## Problem statement
Please find every line in the records below that contains the word "wrist", and copy it.

Source data

==*==

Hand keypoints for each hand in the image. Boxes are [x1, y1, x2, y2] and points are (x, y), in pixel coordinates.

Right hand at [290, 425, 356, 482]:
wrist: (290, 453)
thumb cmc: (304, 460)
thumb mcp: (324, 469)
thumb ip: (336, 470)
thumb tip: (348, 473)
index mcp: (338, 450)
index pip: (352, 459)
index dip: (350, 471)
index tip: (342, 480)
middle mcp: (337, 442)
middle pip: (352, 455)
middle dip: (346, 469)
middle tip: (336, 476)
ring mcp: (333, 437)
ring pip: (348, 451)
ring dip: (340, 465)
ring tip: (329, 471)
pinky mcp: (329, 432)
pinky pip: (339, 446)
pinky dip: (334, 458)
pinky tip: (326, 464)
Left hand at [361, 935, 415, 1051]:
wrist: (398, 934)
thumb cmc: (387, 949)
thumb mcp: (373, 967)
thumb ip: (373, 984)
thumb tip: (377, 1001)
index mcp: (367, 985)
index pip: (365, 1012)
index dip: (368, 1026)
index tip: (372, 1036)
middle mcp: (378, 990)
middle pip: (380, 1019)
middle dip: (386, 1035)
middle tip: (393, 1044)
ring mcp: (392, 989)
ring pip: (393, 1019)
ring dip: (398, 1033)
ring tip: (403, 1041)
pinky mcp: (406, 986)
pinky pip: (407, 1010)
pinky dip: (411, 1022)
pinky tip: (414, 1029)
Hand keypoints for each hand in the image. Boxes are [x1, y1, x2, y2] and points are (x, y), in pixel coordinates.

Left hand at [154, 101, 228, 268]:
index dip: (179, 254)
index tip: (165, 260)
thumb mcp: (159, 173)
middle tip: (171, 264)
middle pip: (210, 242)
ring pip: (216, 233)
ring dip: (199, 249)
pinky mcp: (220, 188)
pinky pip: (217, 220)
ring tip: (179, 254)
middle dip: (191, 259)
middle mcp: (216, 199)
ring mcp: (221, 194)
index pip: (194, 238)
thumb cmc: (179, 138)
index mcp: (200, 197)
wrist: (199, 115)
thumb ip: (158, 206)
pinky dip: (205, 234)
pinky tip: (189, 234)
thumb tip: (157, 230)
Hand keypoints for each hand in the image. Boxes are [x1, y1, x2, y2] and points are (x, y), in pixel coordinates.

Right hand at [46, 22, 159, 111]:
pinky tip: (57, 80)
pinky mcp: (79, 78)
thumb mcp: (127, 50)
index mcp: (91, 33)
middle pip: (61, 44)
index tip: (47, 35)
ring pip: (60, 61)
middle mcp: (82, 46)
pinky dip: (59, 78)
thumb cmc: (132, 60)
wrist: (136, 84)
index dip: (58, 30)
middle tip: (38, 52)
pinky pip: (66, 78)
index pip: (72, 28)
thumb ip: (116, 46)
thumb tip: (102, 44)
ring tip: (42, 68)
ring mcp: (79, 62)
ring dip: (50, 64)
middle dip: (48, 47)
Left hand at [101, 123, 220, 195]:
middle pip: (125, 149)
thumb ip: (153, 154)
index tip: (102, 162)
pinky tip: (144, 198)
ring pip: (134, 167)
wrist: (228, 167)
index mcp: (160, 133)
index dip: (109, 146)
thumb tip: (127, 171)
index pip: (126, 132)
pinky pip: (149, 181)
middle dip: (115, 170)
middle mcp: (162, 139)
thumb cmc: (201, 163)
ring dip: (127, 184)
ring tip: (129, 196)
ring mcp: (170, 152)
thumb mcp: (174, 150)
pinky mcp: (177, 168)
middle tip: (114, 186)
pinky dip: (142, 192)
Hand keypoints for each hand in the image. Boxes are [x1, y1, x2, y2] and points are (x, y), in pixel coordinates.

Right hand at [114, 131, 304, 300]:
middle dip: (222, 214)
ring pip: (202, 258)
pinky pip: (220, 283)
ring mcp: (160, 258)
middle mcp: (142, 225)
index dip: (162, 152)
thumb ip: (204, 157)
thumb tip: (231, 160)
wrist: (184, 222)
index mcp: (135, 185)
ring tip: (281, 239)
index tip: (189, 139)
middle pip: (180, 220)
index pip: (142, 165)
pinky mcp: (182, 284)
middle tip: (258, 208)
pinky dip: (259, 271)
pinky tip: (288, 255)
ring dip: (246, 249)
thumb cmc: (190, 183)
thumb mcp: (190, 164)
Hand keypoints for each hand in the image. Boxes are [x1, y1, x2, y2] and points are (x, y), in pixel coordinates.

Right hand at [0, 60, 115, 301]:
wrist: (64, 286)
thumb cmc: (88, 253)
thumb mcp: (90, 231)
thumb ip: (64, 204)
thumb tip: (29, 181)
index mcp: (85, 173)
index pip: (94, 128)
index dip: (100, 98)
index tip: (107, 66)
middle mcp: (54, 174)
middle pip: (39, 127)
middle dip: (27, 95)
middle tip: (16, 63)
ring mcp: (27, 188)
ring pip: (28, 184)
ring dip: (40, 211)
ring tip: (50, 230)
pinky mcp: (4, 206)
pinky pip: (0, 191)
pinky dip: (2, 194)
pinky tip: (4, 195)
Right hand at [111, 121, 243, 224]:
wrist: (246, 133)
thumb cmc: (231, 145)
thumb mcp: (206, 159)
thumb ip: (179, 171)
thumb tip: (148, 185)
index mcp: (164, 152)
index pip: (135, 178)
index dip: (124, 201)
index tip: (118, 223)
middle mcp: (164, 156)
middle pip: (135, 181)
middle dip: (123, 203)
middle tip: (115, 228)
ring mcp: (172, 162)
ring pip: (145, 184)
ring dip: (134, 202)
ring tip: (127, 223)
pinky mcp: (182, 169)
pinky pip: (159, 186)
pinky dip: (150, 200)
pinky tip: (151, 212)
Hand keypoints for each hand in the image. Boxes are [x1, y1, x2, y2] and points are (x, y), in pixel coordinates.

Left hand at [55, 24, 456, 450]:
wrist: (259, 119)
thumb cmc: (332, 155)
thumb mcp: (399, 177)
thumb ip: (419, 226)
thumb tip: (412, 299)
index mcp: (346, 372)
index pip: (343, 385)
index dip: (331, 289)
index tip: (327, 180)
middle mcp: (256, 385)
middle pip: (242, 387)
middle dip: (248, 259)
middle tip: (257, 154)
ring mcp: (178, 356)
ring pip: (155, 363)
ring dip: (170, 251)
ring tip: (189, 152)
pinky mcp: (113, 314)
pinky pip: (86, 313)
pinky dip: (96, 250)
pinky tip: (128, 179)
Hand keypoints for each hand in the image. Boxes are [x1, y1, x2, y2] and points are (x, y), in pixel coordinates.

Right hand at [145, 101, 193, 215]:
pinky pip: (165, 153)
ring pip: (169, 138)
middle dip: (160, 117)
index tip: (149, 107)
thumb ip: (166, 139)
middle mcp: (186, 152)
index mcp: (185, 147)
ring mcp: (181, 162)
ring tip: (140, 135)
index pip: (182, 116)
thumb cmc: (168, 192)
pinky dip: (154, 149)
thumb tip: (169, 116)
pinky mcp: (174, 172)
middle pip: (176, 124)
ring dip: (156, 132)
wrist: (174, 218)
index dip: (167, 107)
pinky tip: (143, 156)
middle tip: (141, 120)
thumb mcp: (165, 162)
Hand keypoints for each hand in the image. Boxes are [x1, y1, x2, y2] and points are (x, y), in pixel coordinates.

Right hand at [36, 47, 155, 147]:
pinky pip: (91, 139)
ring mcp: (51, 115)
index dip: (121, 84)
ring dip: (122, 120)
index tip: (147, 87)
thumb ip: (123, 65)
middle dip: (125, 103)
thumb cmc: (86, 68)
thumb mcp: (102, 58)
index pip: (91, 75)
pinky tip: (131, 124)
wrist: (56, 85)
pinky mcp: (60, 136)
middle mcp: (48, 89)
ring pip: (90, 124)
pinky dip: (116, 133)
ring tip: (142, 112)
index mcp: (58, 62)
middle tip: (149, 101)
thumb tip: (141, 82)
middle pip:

==*==

## Response to the task
wrist: (290, 453)
wrist: (398, 934)
wrist: (199, 115)
wrist: (136, 84)
wrist: (228, 167)
wrist: (184, 222)
wrist: (64, 286)
wrist: (246, 133)
wrist: (259, 119)
wrist: (174, 218)
wrist: (56, 85)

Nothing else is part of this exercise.